_Consegna_:
Prosegui il testo sulla vicenda di Natoli al Csm dal punto in cui si interrompe.

_Testo scelto_:
※ ※ ※

L’avvocata di Paternò, componente della sezione disciplinare che aveva poi sanzionato la magistrata, si era lasciata andare a commenti su quanto accaduto, dando anche dei suggerimenti per affrontare gli ulteriori inciampi disciplinari. Un comportamento decisamente improvvido, sicuramente dovuto a mancanza d’esperienza, un dato che accomuna molti dei dirigenti di Fratelli d’Italia, ma che poteva chiudersi con la rinuncia da parte di Natoli, poi avvenuta, a far parte ancora della disciplinare. Anche perché nel momento in cui era avvenuto l’incontro con Fascetto Sivillo, Natoli non era già più il suo giudice disciplinare essendosi esaurito il procedimento con la condanna e la sospensione cautelare. Ma tant’è.
La vicenda era diventata di pubblico dominio in quanto Fascetto Sivillo aveva pensato bene di registrare di nascosto quell’incontro e di dare poi la bobina all’avvocato Carlo Taormina che aveva provveduto a depositarla al Csm. Invece di stigmatizzare il comportamento incommentabile della magistrata siciliana che aveva registrato di nascosto un componente del Csm che aveva chiesto ella stessa di incontrare, a finire nel mirino era stata proprio Natoli, ritenuta indegna di far ancora parte del Plenum. Per la sospensione di un consigliere sono necessari i due terzi dei componenti del Csm. L’ago della bilancia lo faranno le toghe di Magistratura indipendente, la corrente sulla carta di destra e che teoricamente non dovrebbero votarne la sospensione. Ma mai come in questo caso il condizionale è d’obbligo in quanto bisogna fare i conti con le ben note dinamiche correntiste. Lo scalpo di Natoli potrebbe essere propedeutico per futuri incarichi e nomine, anche in vista del rinnovo dei vertici dell’Associazione nazionale magistrati.

※ ※ ※

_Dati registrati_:

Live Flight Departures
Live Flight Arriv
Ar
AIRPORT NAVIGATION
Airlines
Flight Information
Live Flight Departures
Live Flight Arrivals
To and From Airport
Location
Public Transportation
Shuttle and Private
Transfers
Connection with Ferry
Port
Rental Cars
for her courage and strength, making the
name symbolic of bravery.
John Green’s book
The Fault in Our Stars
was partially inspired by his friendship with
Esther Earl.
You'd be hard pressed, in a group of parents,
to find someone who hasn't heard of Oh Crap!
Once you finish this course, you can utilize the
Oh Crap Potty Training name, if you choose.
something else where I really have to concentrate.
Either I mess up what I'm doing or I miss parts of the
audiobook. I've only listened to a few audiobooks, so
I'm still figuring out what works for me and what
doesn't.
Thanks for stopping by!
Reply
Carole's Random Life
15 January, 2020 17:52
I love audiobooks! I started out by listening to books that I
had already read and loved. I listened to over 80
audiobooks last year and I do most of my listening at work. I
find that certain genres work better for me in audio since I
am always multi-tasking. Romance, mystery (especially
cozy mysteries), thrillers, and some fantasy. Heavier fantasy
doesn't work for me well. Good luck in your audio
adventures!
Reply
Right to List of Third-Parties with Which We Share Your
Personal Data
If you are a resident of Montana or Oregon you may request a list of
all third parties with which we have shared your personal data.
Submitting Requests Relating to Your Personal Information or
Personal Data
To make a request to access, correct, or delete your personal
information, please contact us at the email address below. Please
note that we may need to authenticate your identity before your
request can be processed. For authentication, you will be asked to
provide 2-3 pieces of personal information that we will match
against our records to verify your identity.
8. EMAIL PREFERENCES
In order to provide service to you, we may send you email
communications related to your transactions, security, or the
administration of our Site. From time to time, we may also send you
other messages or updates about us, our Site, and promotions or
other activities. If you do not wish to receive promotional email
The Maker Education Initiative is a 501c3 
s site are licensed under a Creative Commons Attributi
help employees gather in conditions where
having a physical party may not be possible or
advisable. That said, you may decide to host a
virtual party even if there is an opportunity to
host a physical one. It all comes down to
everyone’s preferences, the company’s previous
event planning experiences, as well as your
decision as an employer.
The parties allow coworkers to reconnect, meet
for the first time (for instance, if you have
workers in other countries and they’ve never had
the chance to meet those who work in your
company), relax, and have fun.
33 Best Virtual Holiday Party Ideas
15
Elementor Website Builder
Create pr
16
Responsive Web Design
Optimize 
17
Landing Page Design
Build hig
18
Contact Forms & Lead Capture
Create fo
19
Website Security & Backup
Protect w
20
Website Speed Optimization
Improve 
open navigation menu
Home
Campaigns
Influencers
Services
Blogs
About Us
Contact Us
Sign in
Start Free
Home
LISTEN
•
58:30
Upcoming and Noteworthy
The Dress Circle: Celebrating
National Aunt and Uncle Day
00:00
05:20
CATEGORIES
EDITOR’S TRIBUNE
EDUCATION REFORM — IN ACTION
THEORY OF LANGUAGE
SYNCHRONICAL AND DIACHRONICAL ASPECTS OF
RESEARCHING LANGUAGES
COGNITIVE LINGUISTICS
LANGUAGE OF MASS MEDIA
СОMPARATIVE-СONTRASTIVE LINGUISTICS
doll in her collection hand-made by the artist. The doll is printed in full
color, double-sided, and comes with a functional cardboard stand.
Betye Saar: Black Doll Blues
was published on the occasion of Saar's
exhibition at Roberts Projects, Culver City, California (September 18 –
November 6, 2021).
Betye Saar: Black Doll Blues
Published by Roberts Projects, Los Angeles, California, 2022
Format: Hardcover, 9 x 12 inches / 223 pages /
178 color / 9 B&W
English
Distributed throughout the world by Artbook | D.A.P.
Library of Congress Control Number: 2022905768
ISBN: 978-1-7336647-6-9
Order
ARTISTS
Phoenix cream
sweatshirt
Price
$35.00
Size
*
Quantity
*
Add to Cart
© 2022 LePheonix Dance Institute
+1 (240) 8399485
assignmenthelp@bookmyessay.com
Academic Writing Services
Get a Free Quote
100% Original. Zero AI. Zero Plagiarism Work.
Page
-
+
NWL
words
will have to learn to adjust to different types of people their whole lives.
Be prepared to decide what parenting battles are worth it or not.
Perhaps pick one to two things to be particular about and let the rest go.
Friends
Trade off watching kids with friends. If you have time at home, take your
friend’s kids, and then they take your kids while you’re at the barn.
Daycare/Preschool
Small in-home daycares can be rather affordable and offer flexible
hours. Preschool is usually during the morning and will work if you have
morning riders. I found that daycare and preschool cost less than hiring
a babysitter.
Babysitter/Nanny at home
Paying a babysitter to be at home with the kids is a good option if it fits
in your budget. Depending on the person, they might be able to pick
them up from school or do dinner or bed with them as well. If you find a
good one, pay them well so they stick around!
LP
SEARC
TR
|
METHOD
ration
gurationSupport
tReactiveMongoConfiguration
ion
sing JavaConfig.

※ ※ ※

_Soluzione_:
Su questo le toghe non hanno nulla da imparare dalla politica. E’ sufficiente tornare alla scorsa consiliatura dove un magistrato, per la sua storia certamente non di sinistra come Piercamillo Davigo, decise di votare le nomine con l’ala più dura della sinistra giudiziaria, dando vita ad una sorta di alleanza rossobruna. Oltre all’affaire Natoli, oggi comunque è prevista anche la riunione dell’ufficio di presidenza della Commissione parlamentare antimafia. Sul tavolo ci sono le posizioni del tenente della guardia di finanza Pasquale Striano e dell’ex pm della Dna Antonio Laudati. Forza Italia ha chiesto che siano ascoltati dalla Commissione sulla vicenda dei “dossieraggi” contro politici, vip e personaggi famosi.
La presidente Chiara Colosimo, meloniana di stretta osservanza, in questi mesi ha ascoltato molti dei protagonisti dell’inchiesta di Perugia, come il procuratore Raffaele Cantone, titolare del fascicolo per rivelazione del segreto ed accesso abusivo alle banche dati, o il capo della Procura nazionale antimafia Giovanni Melillo, l’ufficio dove prestavano servizio sia Striano che Laudati.
Costoro invece non sono mai stati ascoltati per garbo istituzionale nei confronti di Cantone che stava indagando. Una loro audizione avrebbe potuto interferire con le indagini. Ad oggi, va ricordato, non è ancora chiaro che fine facessero le migliaia di accessi alle banche dati dell’Antimafia.